▶ [Your task] Lines below containing the word "veículos" should be copied out.

▶ [Provided information]
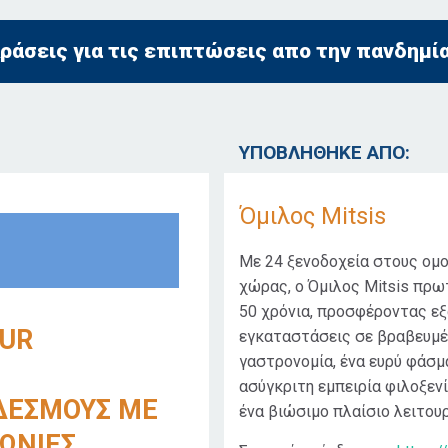
ράσεις για τις επιπτώσεις απο την πανδημί
ΥΠΟΒΛΗΘΗΚΕ ΑΠΟ:
Όμιλος Mitsis
Με 24 ξενοδοχεία στους ομ
χώρας, ο Όμιλος Mitsis πρω
50 χρόνια, προσφέροντας εξ
UR
εγκαταστάσεις σε βραβευμέ
γαστρονομία, ένα ευρύ φάσμ
ασύγκριτη εμπειρία φιλοξεν
ΔΕΣΜΟΥΣ ΜΕ
ένα βιώσιμο πλαίσιο λειτουρ
ΝΩΝΙΕΣ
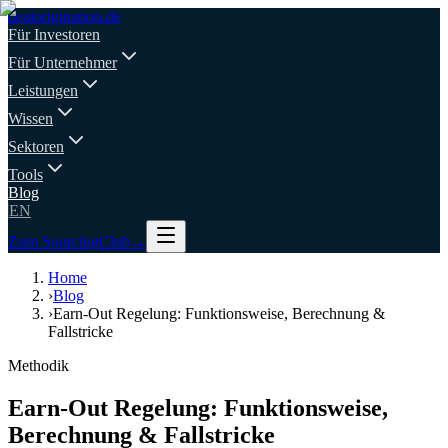
deal
origination
.de
Für Investoren
Für Unternehmer
Leistungen
Wissen
Sektoren
Tools
Blog
EN
Zum SourcingClub
→
Home
›
Blog
›
Earn-Out Regelung: Funktionsweise, Berechnung &
Fallstricke
Methodik
Earn-Out Regelung: Funktionsweise,
Berechnung & Fallstricke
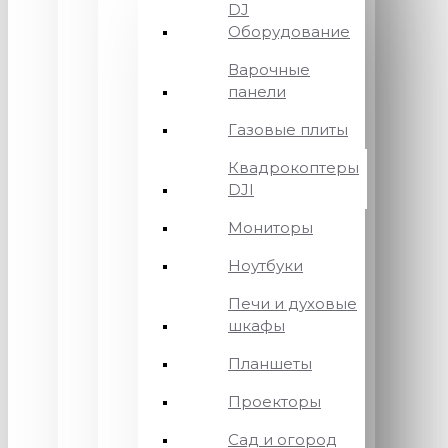
DJ
Оборудование
Варочные
панели
Газовые плиты
Квадрокоптеры
DJI
Мониторы
Ноутбуки
Печи и духовые
шкафы
Планшеты
Проекторы
Сад и огород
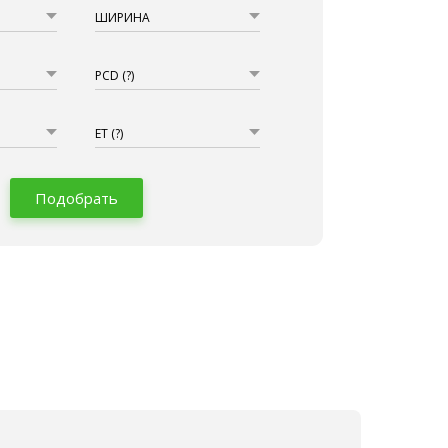
ШИРИНА
PCD
(?)
ET
(?)
Подобрать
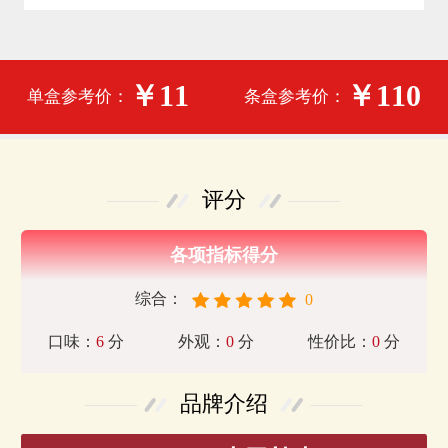
￥11
￥110
单盒参考价：
条盒参考价：
评分
各项指标得分
综合：
0
口味：
6
分
外观：
0
分
性价比：
0
分
品牌介绍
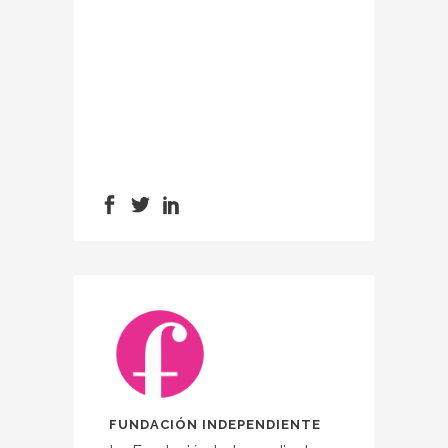
FUNDACIÓN INDEPENDIENTE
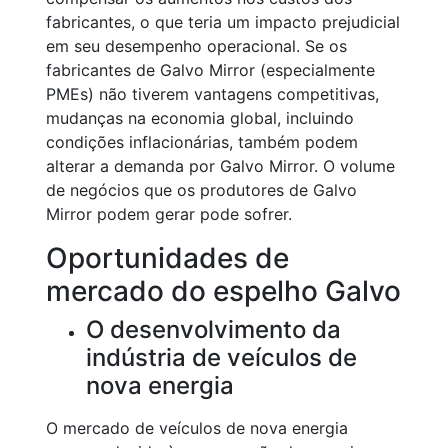
fabricantes, o que teria um impacto prejudicial
em seu desempenho operacional. Se os
fabricantes de Galvo Mirror (especialmente
PMEs) não tiverem vantagens competitivas,
mudanças na economia global, incluindo
condições inflacionárias, também podem
alterar a demanda por Galvo Mirror. O volume
de negócios que os produtores de Galvo
Mirror podem gerar pode sofrer.
Oportunidades de
mercado do espelho Galvo
O desenvolvimento da
indústria de veículos de
nova energia
O mercado de veículos de nova energia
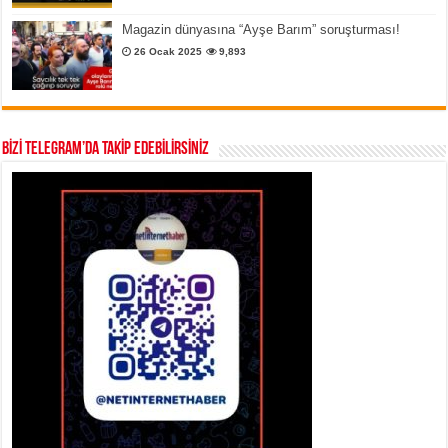
Magazin dünyasına “Ayşe Barım” soruşturması!
26 Ocak 2025
9,893
BİZİ TELEGRAM’DA TAKİP EDEBİLİRSİNİZ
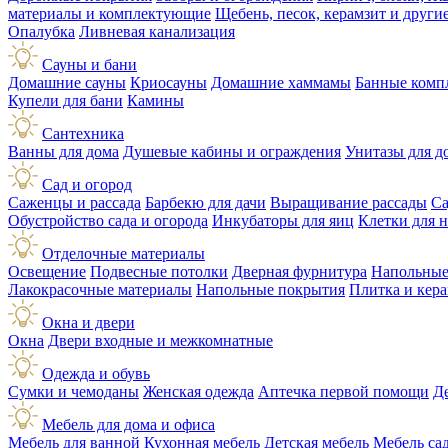
материалы и комплектующие
Щебень, песок, керамзит и друг
Опалубка
Ливневая канализация
Сауны и бани
Домашние сауны
Криосауны
Домашние хаммамы
Банные комп
Купели для бани
Камины
Сантехника
Ванны для дома
Душевые кабины и ограждения
Унитазы для д
Сад и огород
Саженцы и рассада
Барбекю для дачи
Выращивание рассады
Са
Обустройство сада и огорода
Инкубаторы для яиц
Клетки для 
Отделочные материалы
Освещение
Подвесные потолки
Дверная фурнитура
Напольные
Лакокрасочные материалы
Напольные покрытия
Плитка и кер
Окна и двери
Окна
Двери входные и межкомнатные
Одежда и обувь
Сумки и чемоданы
Женская одежда
Аптечка первой помощи
Д
Мебель для дома и офиса
Мебель для ванной
Кухонная мебель
Детская мебель
Мебель са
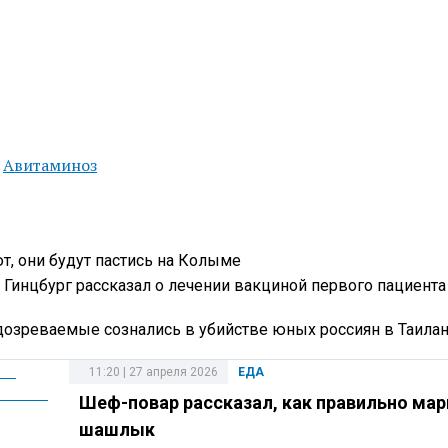
,
Авитаминоз
, они будут пастись на Колыме
 Гинцбург рассказал о лечении вакциной первого пациента
одозреваемые сознались в убийстве юных россиян в Таила
11:20 | 27 апреля 2026
ЕДА
Шеф-повар рассказал, как правильно ма
шашлык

▶ [Final answer]
indústria de veículos de
O mercado de veículos de nova energia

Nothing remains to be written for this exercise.